I would like to save this webpage and all the pages it links to. and hope to have the same linking between the saved webpages.

Are there some ways instead of opening and saving each linked pages?


Solution 1:

You can do what you'd like with the wget command line utility. If you provide it with the -r option, it will recursively download web pages. For example:

wget -r http://mat.gsia.cmu.edu/orclass/integer/integer.html

This will download that webpage and anything it links to. You can also make it only recurse a certain number of levels, to do this, you simply provide -r with a number. Like such:

wget -r 5 http://mat.gsia.cmu.edu/orclass/integer/integer.html

Solution 2:

This thread is old now, but others might look at it.

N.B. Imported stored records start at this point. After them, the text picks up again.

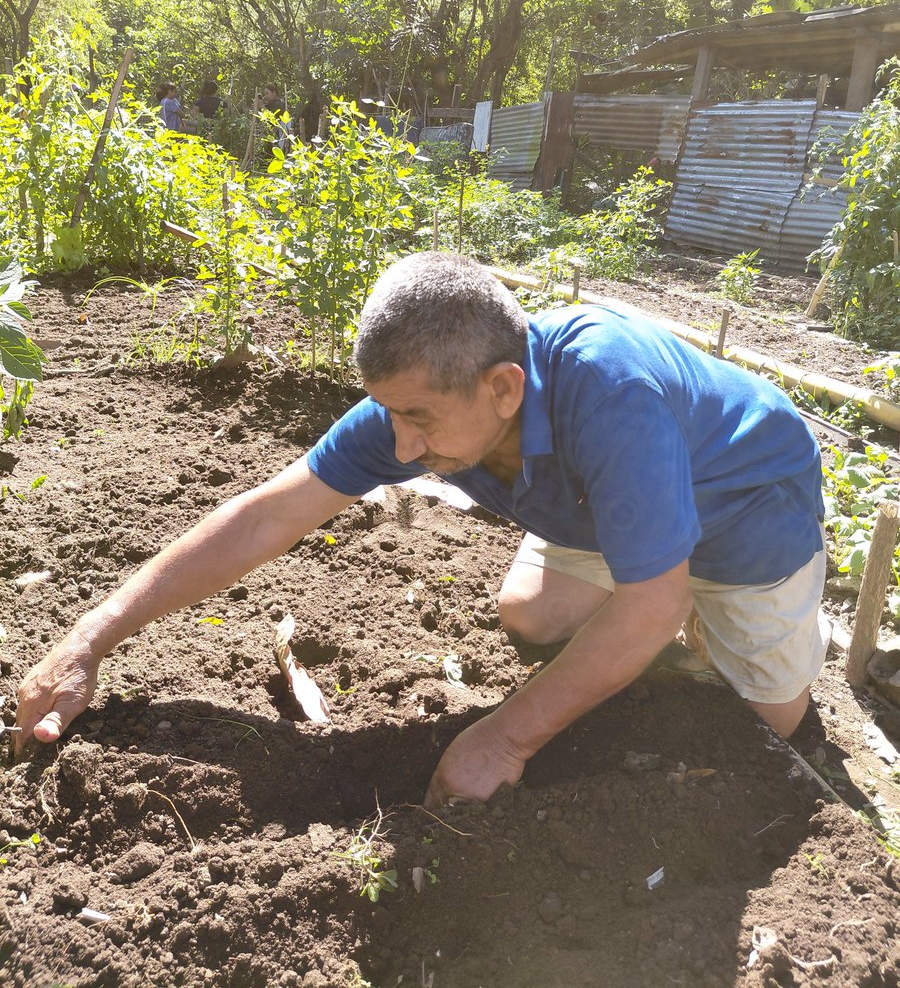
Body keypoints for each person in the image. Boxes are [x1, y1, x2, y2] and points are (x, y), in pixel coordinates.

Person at [15, 254, 828, 806]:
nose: (400, 447)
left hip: (743, 506)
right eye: (389, 413)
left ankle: (764, 616)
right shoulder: (422, 400)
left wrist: (505, 739)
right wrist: (93, 637)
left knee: (757, 730)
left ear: (504, 389)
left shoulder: (611, 396)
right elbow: (267, 515)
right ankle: (655, 570)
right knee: (531, 617)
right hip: (603, 501)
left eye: (419, 420)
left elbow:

Thank you, Wuffers, for pointing me in the right direction but, to expand on Wuffers's answer: A modern version of wget has a number of useful options for recursing links and patching them to be local relative links so that you can navigate a local copy of a web site. Use the -r option to recurse, the -k option to patch local links, the -H option to traverse into domains other than the original one, the -D option to limit which domains you traverse into, the -l option to limit the depth of recursion, and the -p option to make sure that the leaves of your traversal have everything they need to display correctly. For example, the following will download a page and everything it immediately links to, making it locally browsable, the -p option ensures that if the linked-to-pages contain images, that they are downloaded, too:

wget -r -l 1 -p -k -H -D domain.com,relateddomain.com http://domain.com/page/in/domain

Using a command similar to the one above, I was able to download a chunk of a wiki page, with external links, onto my local disk without downloading megabytes of extraneous data. Now, when I open the root page in my browser, I can navigate the tree without an Internet connection. The only irritant was that the root page was buried in subdirectories and I had to create a top-level redirect page in order to make it convenient to display. It may take some trial-and-error to get it right. Read the wget man page and experiment.